### Goal 1
In the passage below about the St. Xenia Sisterhood's buildings, what temperature did the basement reach last winter with the radiant heat alone?
### Goal 2
Please pick up the passage below about the St. Xenia Sisterhood's buildings after its final sentence and carry it on.

### Selected excerpt
§

Three rooms will enable the sisters of St. Xenia Sisterhood to make their transition from the city to the rural, monastic environment.
The design is enhanced by energy saving systems. Concrete roof tiles with underlayment provide a 50-year roof. (According to the recent inspection it still has 40 years to go). The radiant heat of the plumbing system below the flooring provides a very low cost way to heat the entire building. Last winter, while using the radiant heat alone, the basement was 68 degrees Fahrenheit!
Chapel and Trapeza
Once the property was acquired the building was initially a chapel, today is the central gathering place (a trapeza-monastic dining area). Lovingly crafted using cordwood construction by the previous property owner is a circular structure made of logs placed into a bed of cement. Cedar was cut into two feet logs and some chopped are from the forest and carefully placed between concrete-forming the walls. The cordwood design provides a natural insulation to keep the heat out in the summer and the severe cold out during the winter. Cordwood structures are still standing and date back one thousand years in Northern Greece and Siberia!

§

### Entries shown

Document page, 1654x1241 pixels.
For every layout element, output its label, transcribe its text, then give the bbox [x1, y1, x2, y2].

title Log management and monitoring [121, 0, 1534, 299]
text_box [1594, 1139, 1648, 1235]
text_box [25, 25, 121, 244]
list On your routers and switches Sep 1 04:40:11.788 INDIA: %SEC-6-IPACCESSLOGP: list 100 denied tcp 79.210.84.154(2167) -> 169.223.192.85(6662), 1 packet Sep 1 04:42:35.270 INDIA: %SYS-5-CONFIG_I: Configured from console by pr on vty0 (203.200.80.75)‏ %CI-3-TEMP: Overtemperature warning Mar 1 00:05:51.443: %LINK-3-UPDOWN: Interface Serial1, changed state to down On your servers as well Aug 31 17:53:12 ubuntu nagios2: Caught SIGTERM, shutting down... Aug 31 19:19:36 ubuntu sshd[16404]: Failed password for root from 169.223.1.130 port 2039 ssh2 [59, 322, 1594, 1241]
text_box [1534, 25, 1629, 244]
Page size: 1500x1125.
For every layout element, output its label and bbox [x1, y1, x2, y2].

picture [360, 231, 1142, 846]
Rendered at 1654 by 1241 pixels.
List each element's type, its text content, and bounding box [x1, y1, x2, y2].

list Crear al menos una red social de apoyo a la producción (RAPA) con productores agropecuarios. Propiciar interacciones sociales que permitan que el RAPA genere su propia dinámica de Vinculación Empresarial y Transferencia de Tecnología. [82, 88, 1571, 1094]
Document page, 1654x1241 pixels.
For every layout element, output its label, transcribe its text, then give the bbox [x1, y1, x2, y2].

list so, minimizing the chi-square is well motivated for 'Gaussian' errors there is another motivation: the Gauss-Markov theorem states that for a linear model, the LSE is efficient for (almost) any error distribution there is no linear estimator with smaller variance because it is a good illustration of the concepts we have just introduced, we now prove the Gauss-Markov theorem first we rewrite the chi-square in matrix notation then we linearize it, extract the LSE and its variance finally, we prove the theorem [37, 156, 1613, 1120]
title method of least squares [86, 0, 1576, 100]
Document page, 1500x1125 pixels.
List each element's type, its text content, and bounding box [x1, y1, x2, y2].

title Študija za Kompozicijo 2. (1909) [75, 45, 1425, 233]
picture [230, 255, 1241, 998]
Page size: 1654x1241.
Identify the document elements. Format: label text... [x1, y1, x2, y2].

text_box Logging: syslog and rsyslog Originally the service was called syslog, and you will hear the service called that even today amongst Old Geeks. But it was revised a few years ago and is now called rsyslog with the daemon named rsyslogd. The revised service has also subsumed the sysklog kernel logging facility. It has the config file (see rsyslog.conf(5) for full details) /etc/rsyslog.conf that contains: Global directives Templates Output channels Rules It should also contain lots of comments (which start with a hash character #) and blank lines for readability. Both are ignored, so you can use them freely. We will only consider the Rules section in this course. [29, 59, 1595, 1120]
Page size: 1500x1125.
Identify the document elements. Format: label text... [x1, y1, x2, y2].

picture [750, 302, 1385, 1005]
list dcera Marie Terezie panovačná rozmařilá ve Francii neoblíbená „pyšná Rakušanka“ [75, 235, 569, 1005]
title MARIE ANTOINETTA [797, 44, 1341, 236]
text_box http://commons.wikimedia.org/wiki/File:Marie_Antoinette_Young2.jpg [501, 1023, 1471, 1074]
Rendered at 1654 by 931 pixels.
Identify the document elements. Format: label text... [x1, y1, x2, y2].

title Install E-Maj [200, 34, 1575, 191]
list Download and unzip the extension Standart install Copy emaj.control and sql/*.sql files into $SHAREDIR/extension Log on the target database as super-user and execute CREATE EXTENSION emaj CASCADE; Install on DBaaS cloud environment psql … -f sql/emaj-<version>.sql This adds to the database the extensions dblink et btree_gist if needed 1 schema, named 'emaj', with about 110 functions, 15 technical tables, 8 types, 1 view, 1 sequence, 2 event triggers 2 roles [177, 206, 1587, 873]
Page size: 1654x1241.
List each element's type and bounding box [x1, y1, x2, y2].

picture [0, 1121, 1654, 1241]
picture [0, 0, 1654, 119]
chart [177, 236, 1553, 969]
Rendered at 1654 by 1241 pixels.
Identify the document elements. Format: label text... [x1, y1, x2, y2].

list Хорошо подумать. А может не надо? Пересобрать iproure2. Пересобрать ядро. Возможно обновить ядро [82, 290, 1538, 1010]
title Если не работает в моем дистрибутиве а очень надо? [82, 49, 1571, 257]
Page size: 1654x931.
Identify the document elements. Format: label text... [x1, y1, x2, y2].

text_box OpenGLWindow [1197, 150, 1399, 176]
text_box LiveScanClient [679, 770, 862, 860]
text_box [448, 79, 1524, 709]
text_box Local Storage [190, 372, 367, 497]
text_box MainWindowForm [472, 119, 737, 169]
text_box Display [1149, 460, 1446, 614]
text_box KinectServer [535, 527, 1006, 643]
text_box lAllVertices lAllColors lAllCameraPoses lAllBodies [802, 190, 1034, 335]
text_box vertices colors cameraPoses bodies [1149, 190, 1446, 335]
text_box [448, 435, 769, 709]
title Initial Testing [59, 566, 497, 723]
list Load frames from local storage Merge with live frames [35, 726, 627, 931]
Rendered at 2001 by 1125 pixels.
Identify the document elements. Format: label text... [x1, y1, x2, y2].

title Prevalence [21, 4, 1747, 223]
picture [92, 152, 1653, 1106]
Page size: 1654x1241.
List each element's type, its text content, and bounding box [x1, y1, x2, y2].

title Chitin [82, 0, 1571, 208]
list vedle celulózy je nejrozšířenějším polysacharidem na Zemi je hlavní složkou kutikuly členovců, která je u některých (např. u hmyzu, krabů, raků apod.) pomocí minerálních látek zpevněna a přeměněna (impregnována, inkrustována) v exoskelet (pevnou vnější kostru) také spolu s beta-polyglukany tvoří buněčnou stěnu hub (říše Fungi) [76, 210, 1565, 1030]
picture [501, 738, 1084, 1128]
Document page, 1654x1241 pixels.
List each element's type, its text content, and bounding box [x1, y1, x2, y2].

§

### Written answer 1
68 degrees Fahrenheit.

### Written answer 2
Energy efficient and very sustainable sod roof: building inspection states: "This green system consists of a decking over the beams of 2x6 and 2x8 tongue and groove planks, covered with a water-tight bitumous membrain, covered with two 2" layers of foam board, a drainage layer of pea-gravel approx 4" deep and topped with approx. 8" of soil ringed with treated railroad ties." This roof was originally sewn two grass types but over the years has picked up seeds of native plants, requires maintenance with several year layers and if maintained annually should last the life of the structure.
Another amazing feature of the (trapeza) is a Russian furnace stove. The Russian stove once fired up and heated retains and distributes the heat up to 12 hours. All these structural designs made from the environment adds a refreshing and earth friendly atmosphere.
Tour of Holy Archangel Michael and All Angels Skete
Trails and Ponds
Much of traditional monastic life in Greece, Serbia, Russia and Alaska was in the setting of forests and streams. The site for the future monastery has 65-acres of forest, trails, a creek and two ponds. In addition, there are 15-acres of pasture for farming, gardening, and grazing.
The trees vary between sycamore, cedar, walnut, hickory, oak, pine and some Osage orange. Throughout the property there are carefully laid out grassy trails 5-6 yards wide. Along the way, one can find many natural herbs, mushrooms, and wild flowers. (Of course, it is Missouri! So, caution must be taken for poison ivy and insect repellant). Click here for a natural remedy for insect repellant.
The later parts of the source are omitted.